At a company event today Apple has introduced an iPhone software development kit allowing developers to begin building third party applications for the device.
According to a Macworld article, Apple indicated that an iPhone application accounted for 25 per cent of Bank of America's mobile banking transactions.
"Starting today, we're opening up the same APIs and tools that we use internally," said Apple's vice president of iPhone software Scott Forstall.
Apple engineers have created a new framework for application development, based on OS X's Cocoa environment, which it calls Cocoa Touch. The core OS is similar to Mac OS X, but with memory optimisation and power management features - and the provision of built-in support for touch-based controls.
iPhone SDK also supports Core Audio and a whole new range of services, including Core Location. The API will allow developers to access the address book, certain databases, and location information to create location-aware applications along with video and audio capabilities, 3D effects, and an embedded version of OpenGL.

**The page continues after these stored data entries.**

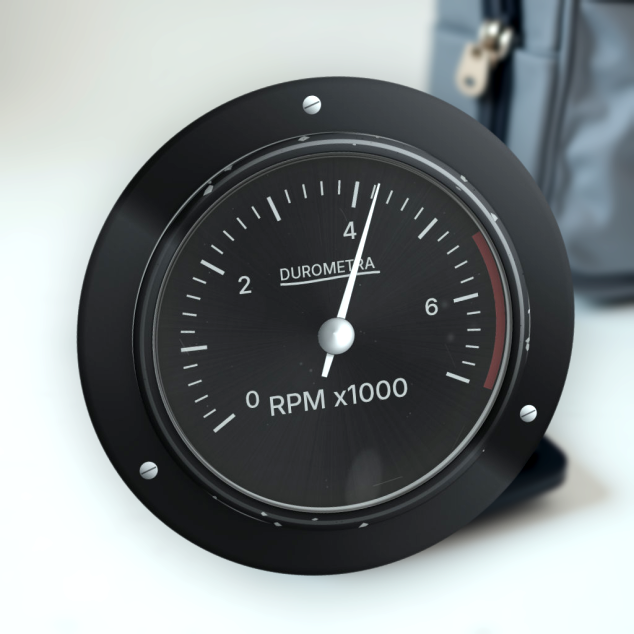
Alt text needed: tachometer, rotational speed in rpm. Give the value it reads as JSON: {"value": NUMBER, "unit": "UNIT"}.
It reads {"value": 4200, "unit": "rpm"}
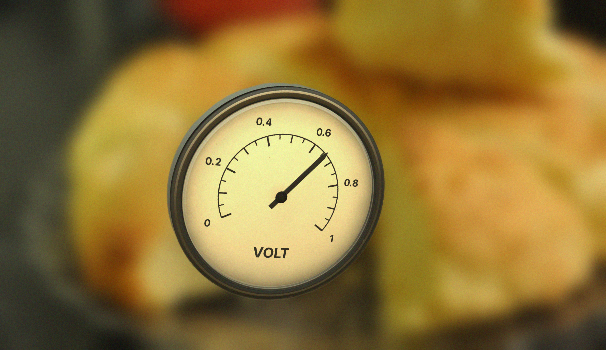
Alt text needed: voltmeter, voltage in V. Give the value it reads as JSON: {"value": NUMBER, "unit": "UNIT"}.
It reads {"value": 0.65, "unit": "V"}
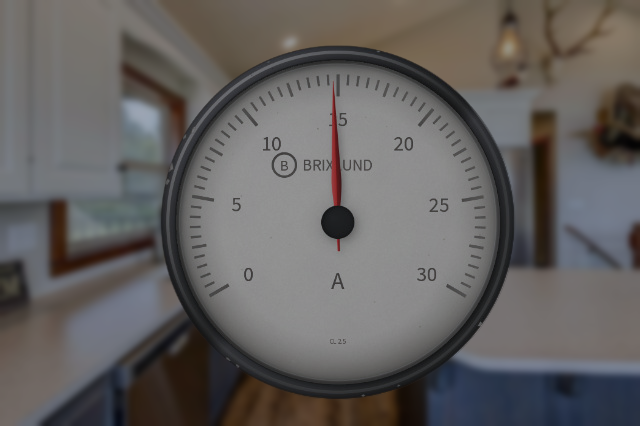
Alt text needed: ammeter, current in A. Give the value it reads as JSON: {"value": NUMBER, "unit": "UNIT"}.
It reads {"value": 14.75, "unit": "A"}
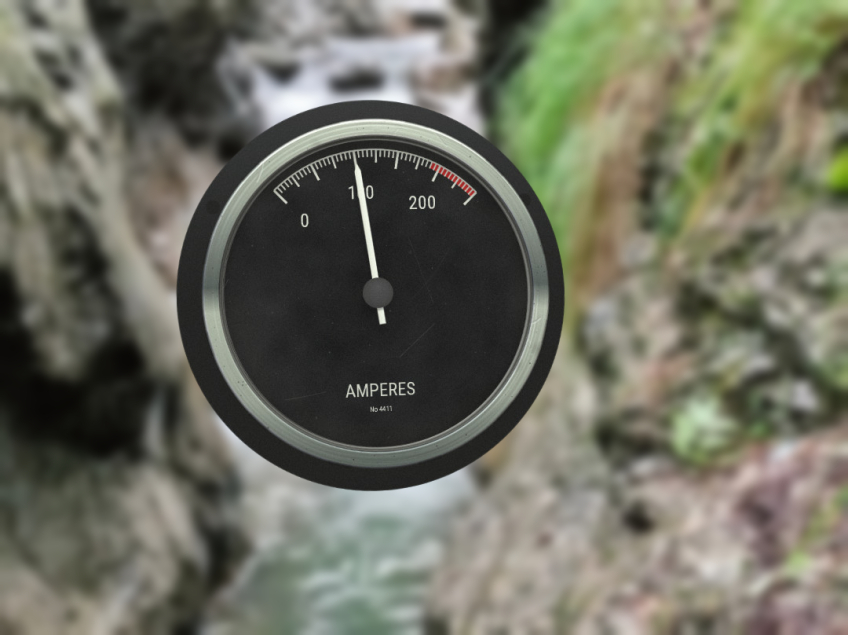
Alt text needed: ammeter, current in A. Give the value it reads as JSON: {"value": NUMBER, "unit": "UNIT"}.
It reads {"value": 100, "unit": "A"}
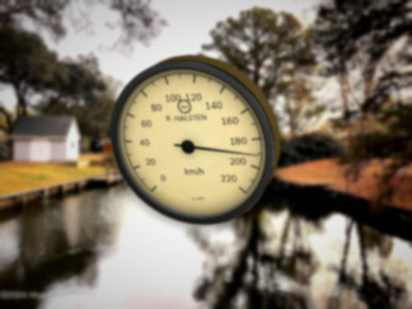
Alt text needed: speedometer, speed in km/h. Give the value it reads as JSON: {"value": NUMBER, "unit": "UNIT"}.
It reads {"value": 190, "unit": "km/h"}
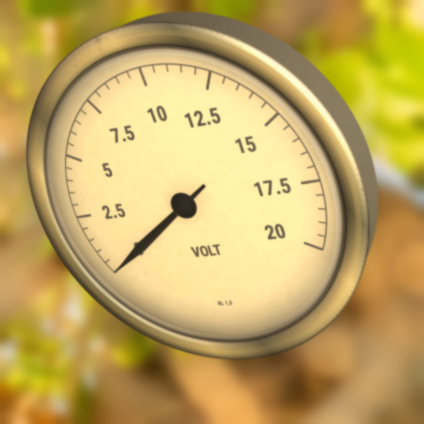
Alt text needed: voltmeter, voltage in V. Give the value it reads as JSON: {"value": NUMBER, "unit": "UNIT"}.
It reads {"value": 0, "unit": "V"}
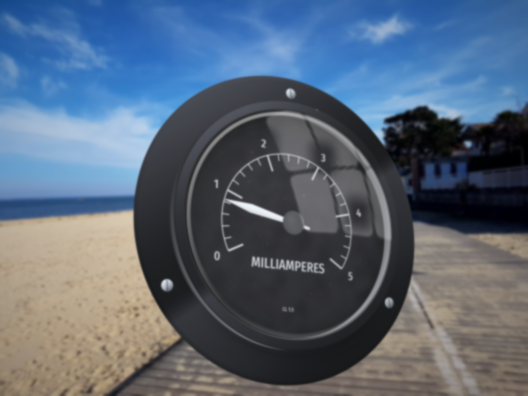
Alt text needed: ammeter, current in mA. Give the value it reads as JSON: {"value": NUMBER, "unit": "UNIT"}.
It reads {"value": 0.8, "unit": "mA"}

As far as games are concerned, the iPhone SDK also lets developers make use of the phones accelerometer - motion sensors that allow the phone to know where it is located in 3D space and respond accordingly.
Pocket Lint reports that Apple demonstrated the technology with a game called Touch Fighter in which a spaceship was controlled by tilting the phone. EA and Sega, given two weeks to develop an iPhone demo, showed Spore and Super Monkey Ball, respectively.
"We think we're years ahead of any other platform for a mobile device," Forstall said.
Apple will deploy the development kit through its existing Xcode environment with an interface builder, iPhone simulator and various tools to check memory usage. Created applications can be sent straight across to an iPhone for testing.